At the center of Marwood’s problems involves whether officials at the Centers for Medicare and Medicaid Services provided inside information about a prostate cancer drug developed by the company Dendreon. The center, which is often referred to by the acronym CMS, controls government health-care spending worth billions of dollars annually. A decision by CMS to scale back on such funding would have an impact on a company’s share price, and would be a valuable piece of information for Wall Street traders.
In June 2010, CMS decided to scale back on the coverage it would allot to the Dendreon drug called Provenge, but shares of the company began to tank in the weeks before the official ruling was made, during a time of debate inside the agency about funding levels.
CMS officials walk a fine line between secrecy and providing information about agency actions to the public. Various CMS materials contain telephone numbers of agency officials to discuss actions, and political intelligence firms like Marwood often develop contacts at the agency.
Marwood concedes that it has had contact with an agency analyst about the matter, and the analyst said the reduction in funding “is being looked at” a year before the official announcement in June 2010. Just after the agency’s official announcement, Marwood released a research report to 4,000 clients detailing its conversations about the drug with the CMS analyst, and what it says was additional public information it collected.
Marwood officials tell FOX Business that SEC enforcement officials have told the firm that such a conversation is tantamount to an illegal inside tip from the CMS analyst to Marwood. The SEC, Marwood officials say, contends that the CMS analyst had a “duty” to keep such information confidential, and that Marwood knew such duty existed.

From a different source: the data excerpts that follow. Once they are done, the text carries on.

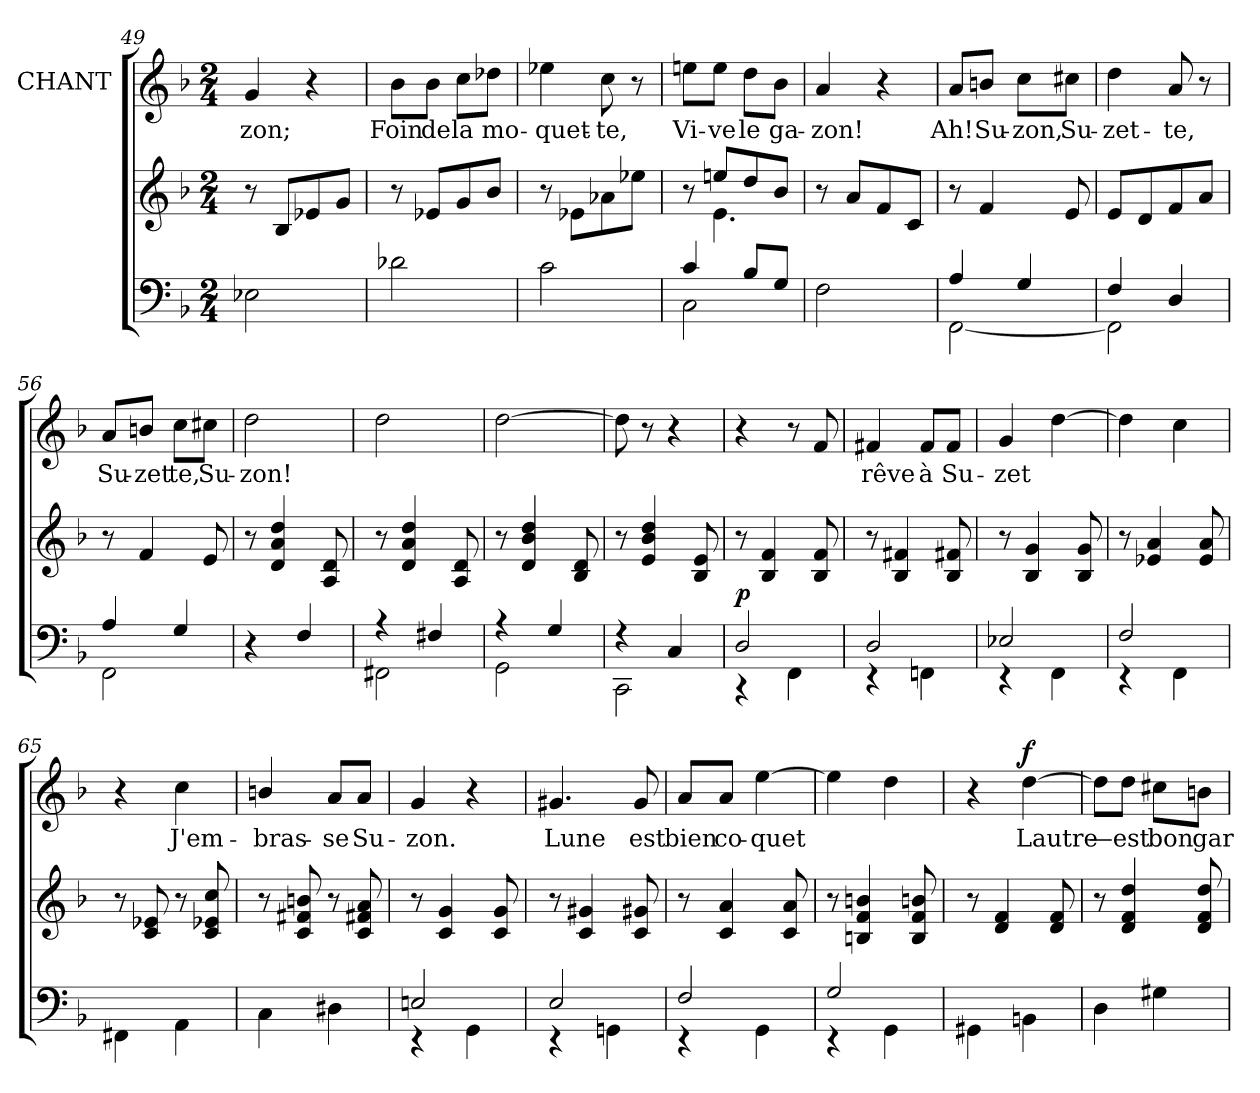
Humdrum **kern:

**kern	**dynam	**kern	**kern	**text	**dynam
*part3	*part3	*part2	*part1	*part1	*part1
*staff3	*staff3	*staff2	*staff1	*staff1	*staff1
*	*	*	*I"CHANT	*	*
*clefF4	*	*clefG2	*clefG2	*	*
*k[b-]	*	*k[b-]	*k[b-]	*	*
*M2/4	*	*M2/4	*M2/4	*	*
=49	=49	=49	=49	=49	=49
2E-Xi\	.	8r	4gj/	zon;	.
.	.	8B-j/L	.	.	.
.	.	8e-Xj/	4r	.	.
.	.	8gj/J	.	.	.
=50	=50	=50	=50	=50	=50
2d-Xi\	.	8r	8b-j\L	Foin	.
.	.	8e-Xj/L	8b-j\J	de	.
.	.	8gj/	8ccj\L	la	.
.	.	8b-j/J	8dd-Xj\J	mo-	.
=51	=51	=51	=51	=51	=51
2ci\	.	8r	4ee-Xj\	quet-	.
.	.	8e-Xj\L	.	.	.
.	.	8a-Xj\	8ccj\	te,	.
.	.	8ee-Xj\J	8r	.	.
=52	=52	=52	=52	=52	=52
*^	*	*^	*	*	*
4ci/	2CZ\	.	8r	8ryy	8eenj\L	Vi-	.
.	.	.	8eenj/L	4.eV\	8eej\J	ve	.
8B-i/L	.	.	8ddj/	.	8ddj\L	le	.
8Gi/J	.	.	8b-j/J	.	8b-j\J	ga-	.
*v	*v	*	*	*	*	*	*
*	*	*v	*v	*	*	*
=53	=53	=53	=53	=53	=53
2Fi\	.	8r	4aj/	zon!	.
.	.	8aj/L	.	.	.
.	.	8fj/	4r	.	.
.	.	8cj/J	.	.	.
=54	=54	=54	=54	=54	=54
*^	*	*	*	*	*
4Ai/	[2FFZ\	.	8r	8aj/L	Ah!	.
.	.	.	4fj/	8bnj/J	Su-	.
4Gi/	.	.	.	8ccj\L	zon,	.
.	.	.	8ej/	8cc#Xj\J	Su-	.
!!LO:LB:g=z
=55	=55	=55	=55	=55	=55	=55
4Fi/	2FFZ\]	.	8ej/L	4ddj\	zet-	.
.	.	.	8dj/	.	.	.
4Di/	.	.	8fj/	8aj/	te,	.
.	.	.	8aj/J	8r	.	.
=56	=56	=56	=56	=56	=56	=56
4Ai/	2FFZ\	.	8r	8aj/L	Su-	.
.	.	.	4fj/	8bnj/J	zet	.
4Gi/	.	.	.	8ccj\L	te,	.
.	.	.	8ej/	8cc#Xj\J	Su-	.
*v	*v	*	*	*	*	*
=57	=57	=57	=57	=57	=57
4r	.	8r	2ddj\	zon!	.
.	.	4ddj/ 4aj/ 4dj/	.	.	.
4Fi/	.	.	.	.	.
.	.	8dj/ 8Aj/	.	.	.
=58	=58	=58	=58	=58	=58
*^	*	*	*	*	*
4r	2FF#XZ\	.	8r	2ddj\	.	.
.	.	.	4ddj/ 4aj/ 4dj/	.	.	.
4F#Xi/	.	.	.	.	.	.
.	.	.	8Aj/ 8dj/	.	.	.
=59	=59	=59	=59	=59	=59	=59
4r	2GGZ\	.	8r	[2ddj\	.	.
.	.	.	4ddj/ 4b-j/ 4dj/	.	.	.
4Gi/	.	.	.	.	.	.
.	.	.	8dj/ 8B-j/	.	.	.
=60	=60	=60	=60	=60	=60	=60
4r	2CCZ\	.	8r	8ddj\]	.	.
.	.	.	4ddj/ 4b-j/ 4ej/	8r	.	.
4Ci/	.	.	.	4r	.	.
.	.	.	8ej/ 8B-j/	.	.	.
=61	=61	=61	=61	=61	=61	=61
!	!	!LO:DY:a	!	!	!	!
2Di/	4r	p	8r	4r	.	.
.	.	.	4fj/ 4B-j/	.	.	.
.	4FFZ\	.	.	8r	.	.
.	.	.	8fj/ 8B-j/	8fj/	.	.
!!LO:PB:g=z
=62	=62	=62	=62	=62	=62	=62
2Di/	4r	.	8r	4f#Xj/	rêve	.
.	.	.	4f#Xj/ 4B-j/	.	.	.
.	4FFnZ\	.	.	8f#j/L	à	.
.	.	.	8f#Xj/ 8B-j/	8f#j/J	Su-	.
=63	=63	=63	=63	=63	=63	=63
2E-Xi/	4r	.	8r	4gj/	zet	.
.	.	.	4gj/ 4B-j/	.	.	.
.	4FFZ\	.	.	[4ddj\	--	.
.	.	.	8gj/ 8B-j/	.	.	.
=64	=64	=64	=64	=64	=64	=64
2Fi/	4r	.	8r	4ddj\]	.	.
.	.	.	4aj/ 4e-Xj/	.	.	.
.	4FFZ\	.	.	4ccj\	.	.
.	.	.	8aj/ 8e-j/	.	.	.
*v	*v	*	*	*	*	*
=65	=65	=65	=65	=65	=65
4FF#Xi\	.	8r	4r	.	.
.	.	8e-Xj/ 8cj/	.	.	.
4AAi\	.	8r	4ccj\	J'em-	.
.	.	8cj/ 8ccj/ 8e-Xj/	.	.	.
=66	=66	=66	=66	=66	=66
4Ci\	.	8r	4bnj/	bras-	.
.	.	8bnj/ 8f#Xj/ 8cj/	.	.	.
4D#Xi\	.	8r	8aj/L	se	.
.	.	8aj/ 8f#Xj/ 8cj/	8aj/J	Su-	.
=67	=67	=67	=67	=67	=67
*^	*	*	*	*	*
2Eni/	4r	.	8r	4gj/	zon.	.
.	.	.	4gj/ 4cj/	.	.	.
.	4GGZ\	.	.	4r	.	.
.	.	.	8gj/ 8cj/	.	.	.
=68	=68	=68	=68	=68	=68	=68
2Ei/	4r	.	8r	4.g#Xj/	Lune	.
.	.	.	4g#Xj/ 4cj/	.	.	.
.	4GGnZ\	.	.	.	.	.
.	.	.	8g#Xj/ 8cj/	8g#j/	est	.
!!LO:LB:g=z
=69	=69	=69	=69	=69	=69	=69
2Fi/	4r	.	8r	8aj/L	bien	.
.	.	.	4aj/ 4cj/	8aj/J	co-	.
.	4GGZ\	.	.	[4eej\	quet	.
.	.	.	8aj/ 8cj/	.	.	.
=70	=70	=70	=70	=70	=70	=70
2Gi/	4r	.	8r	4eej\]	.	.
.	.	.	4bnj/ 4fj/ 4Bnj/	.	.	.
.	4GGZ\	.	.	4ddj\	.	.
.	.	.	8bnj/ 8fj/ 8Bj/	.	.	.
*v	*v	*	*	*	*	*
=71	=71	=71	=71	=71	=71
4GG#Xi\	.	8r	4r	.	.
.	.	4fj/ 4dj/	.	.	.
!	!	!	!	!	!LO:DY:a
4BBni\	.	.	[4ddj\	Lautre	f
.	.	8fj/ 8dj/	.	.	.
=72	=72	=72	=72	=72	=72
4Di\	.	8r	8ddj\L]	—	.
.	.	4ddj/ 4fj/ 4dj/	8ddj\J	est	.
4G#Xi\	.	.	8cc#Xj\L	bon	.
.	.	8ddj/ 8fj/ 8dj/	8bnj\J	gar-	.
=	=	=	=	=	=
*-	*-	*-	*-	*-	*-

In addition, the CMS analyst and the Marwood executive directly involved in the matter had a long-time friendship. Thus in passing the information, the CMS analyst received a “benefit” from the Marwood executive.
How such circumstances may hold up in court could decide whether the full commission votes to bring formal charges. On one hand, SEC Chairwoman Mary Jo White appears to want to expand the current insider trading laws to include not just non-public information that involves companies, but also non-public information that emanates from government but can still move stocks.

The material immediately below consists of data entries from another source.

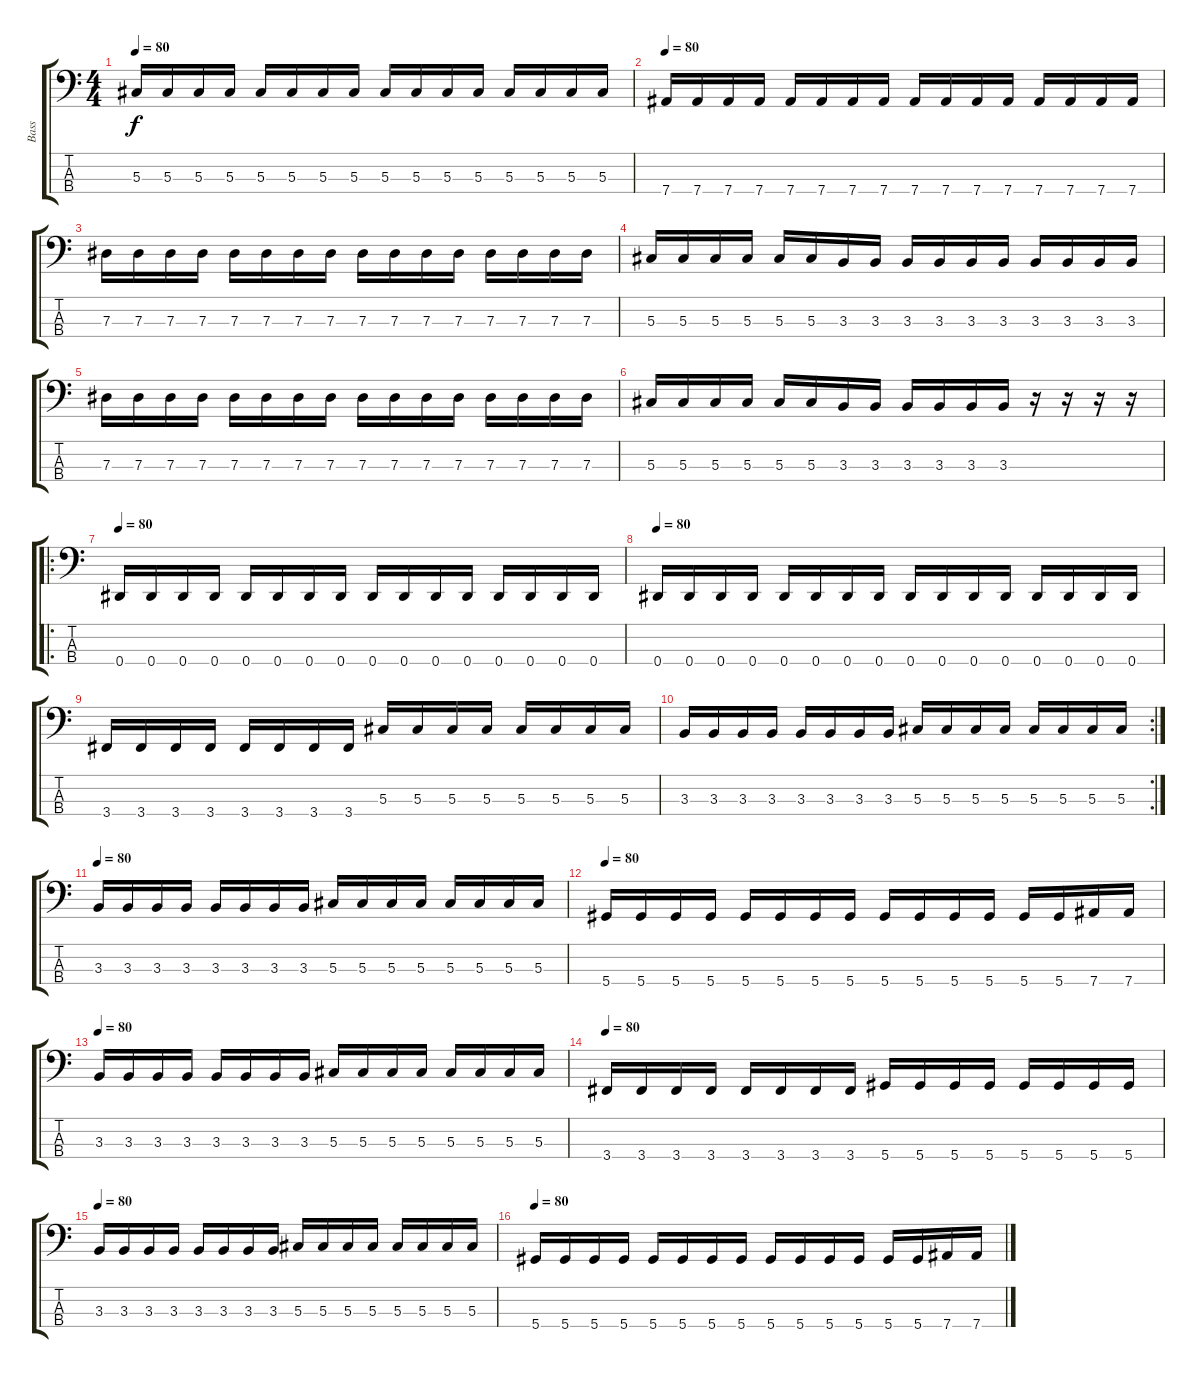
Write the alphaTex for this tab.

\track ("Bass" "Bass") {instrument electricbasspick}
\staff {score tabs}
\tuning (Gb2 Db2 Ab1 Eb1) {hide}
\ts (4 4)
\tempo 80
\clef f4
\ks c
5.3.16{dy f} 5.3.16 5.3.16 5.3.16 5.3.16 5.3.16 5.3.16 5.3.16 5.3.16 5.3.16 5.3.16 5.3.16 5.3.16 5.3.16 5.3.16 5.3.16 |
\tempo 80
7.4.16 7.4.16 7.4.16 7.4.16 7.4.16 7.4.16 7.4.16 7.4.16 7.4.16 7.4.16 7.4.16 7.4.16 7.4.16 7.4.16 7.4.16 7.4.16 |
7.3.16 7.3.16 7.3.16 7.3.16 7.3.16 7.3.16 7.3.16 7.3.16 7.3.16 7.3.16 7.3.16 7.3.16 7.3.16 7.3.16 7.3.16 7.3.16 |
5.3.16 5.3.16 5.3.16 5.3.16 5.3.16 5.3.16 3.3.16 3.3.16 3.3.16 3.3.16 3.3.16 3.3.16 3.3.16 3.3.16 3.3.16 3.3.16 |
7.3.16 7.3.16 7.3.16 7.3.16 7.3.16 7.3.16 7.3.16 7.3.16 7.3.16 7.3.16 7.3.16 7.3.16 7.3.16 7.3.16 7.3.16 7.3.16 |
5.3.16 5.3.16 5.3.16 5.3.16 5.3.16 5.3.16 3.3.16 3.3.16 3.3.16 3.3.16 3.3.16 3.3.16 r.16 r.16 r.16 r.16 |
\ro
\tempo 80
0.4.16 0.4.16 0.4.16 0.4.16 0.4.16 0.4.16 0.4.16 0.4.16 0.4.16 0.4.16 0.4.16 0.4.16 0.4.16 0.4.16 0.4.16 0.4.16 |
\tempo 80
0.4.16 0.4.16 0.4.16 0.4.16 0.4.16 0.4.16 0.4.16 0.4.16 0.4.16 0.4.16 0.4.16 0.4.16 0.4.16 0.4.16 0.4.16 0.4.16 |
3.4.16 3.4.16 3.4.16 3.4.16 3.4.16 3.4.16 3.4.16 3.4.16 5.3.16 5.3.16 5.3.16 5.3.16 5.3.16 5.3.16 5.3.16 5.3.16 |
\rc 2
3.3.16 3.3.16 3.3.16 3.3.16 3.3.16 3.3.16 3.3.16 3.3.16 5.3.16 5.3.16 5.3.16 5.3.16 5.3.16 5.3.16 5.3.16 5.3.16 |
\tempo 80
3.3.16 3.3.16 3.3.16 3.3.16 3.3.16 3.3.16 3.3.16 3.3.16 5.3.16 5.3.16 5.3.16 5.3.16 5.3.16 5.3.16 5.3.16 5.3.16 |
\tempo 80
5.4.16 5.4.16 5.4.16 5.4.16 5.4.16 5.4.16 5.4.16 5.4.16 5.4.16 5.4.16 5.4.16 5.4.16 5.4.16 5.4.16 7.4.16 7.4.16 |
\tempo 80
3.3.16 3.3.16 3.3.16 3.3.16 3.3.16 3.3.16 3.3.16 3.3.16 5.3.16 5.3.16 5.3.16 5.3.16 5.3.16 5.3.16 5.3.16 5.3.16 |
\tempo 80
3.4.16 3.4.16 3.4.16 3.4.16 3.4.16 3.4.16 3.4.16 3.4.16 5.4.16 5.4.16 5.4.16 5.4.16 5.4.16 5.4.16 5.4.16 5.4.16 |
\tempo 80
3.3.16 3.3.16 3.3.16 3.3.16 3.3.16 3.3.16 3.3.16 3.3.16 5.3.16 5.3.16 5.3.16 5.3.16 5.3.16 5.3.16 5.3.16 5.3.16 |
\tempo 80
5.4.16 5.4.16 5.4.16 5.4.16 5.4.16 5.4.16 5.4.16 5.4.16 5.4.16 5.4.16 5.4.16 5.4.16 5.4.16 5.4.16 7.4.16 7.4.16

On the other hand, insider trading is a murky legal concept; there is no set law, just a bunch of court rulings and it’s hard to see how the Marwood case fits neatly into these precedents. For example, former McKinsey & Co. Chief Rajat Gupta was sentenced to two years in prison for passing insider information to former Galleon Chief Raj Rajaratnam that Gutpta gleaned as a board member of Goldman Sachs.

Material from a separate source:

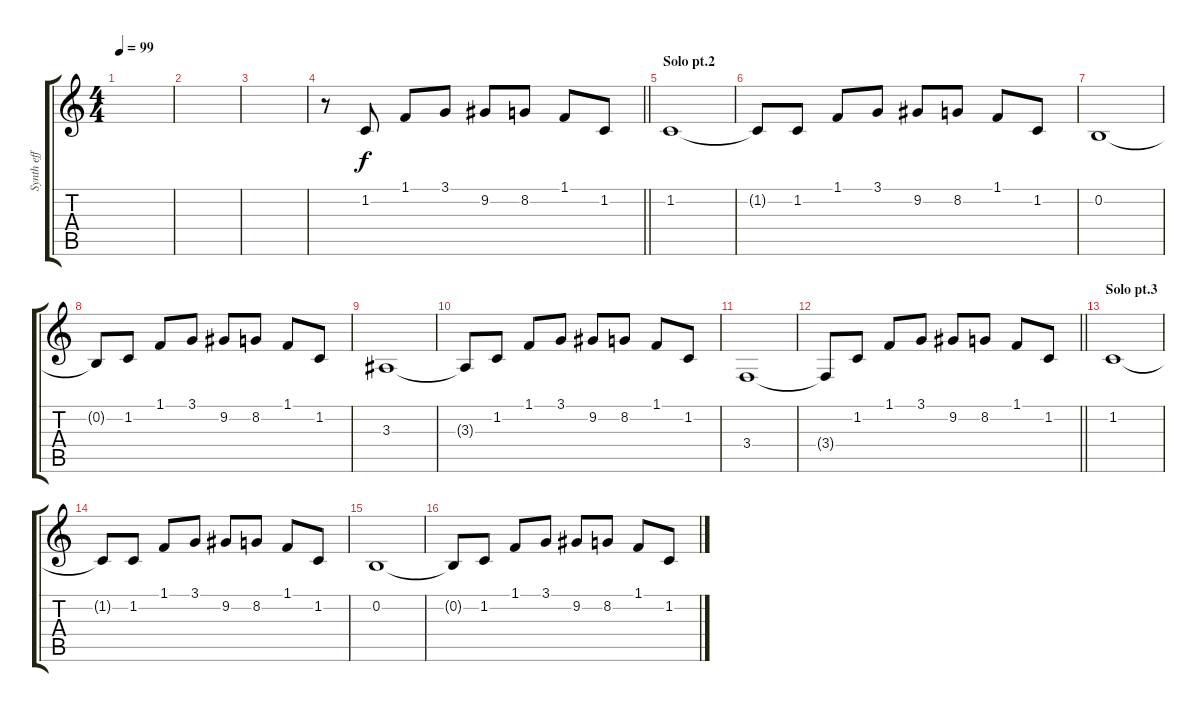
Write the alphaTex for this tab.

Prosecutors argued that the benefit that Gutpta received from Rajaratnam was more than friendship—the two had discussed various business relationships over the years and Gupta was invested in one of Galleon’s hedge funds.
Like Gutpa, Rajaratnam was charged with both civil and criminal insider trading charges and he is serving an 11 year sentence. But SEC officials have indicated to Marwood they don’t yet intend to charge any of the alleged leakers at the CMS.
A spokesman for CMS had no immediate comment.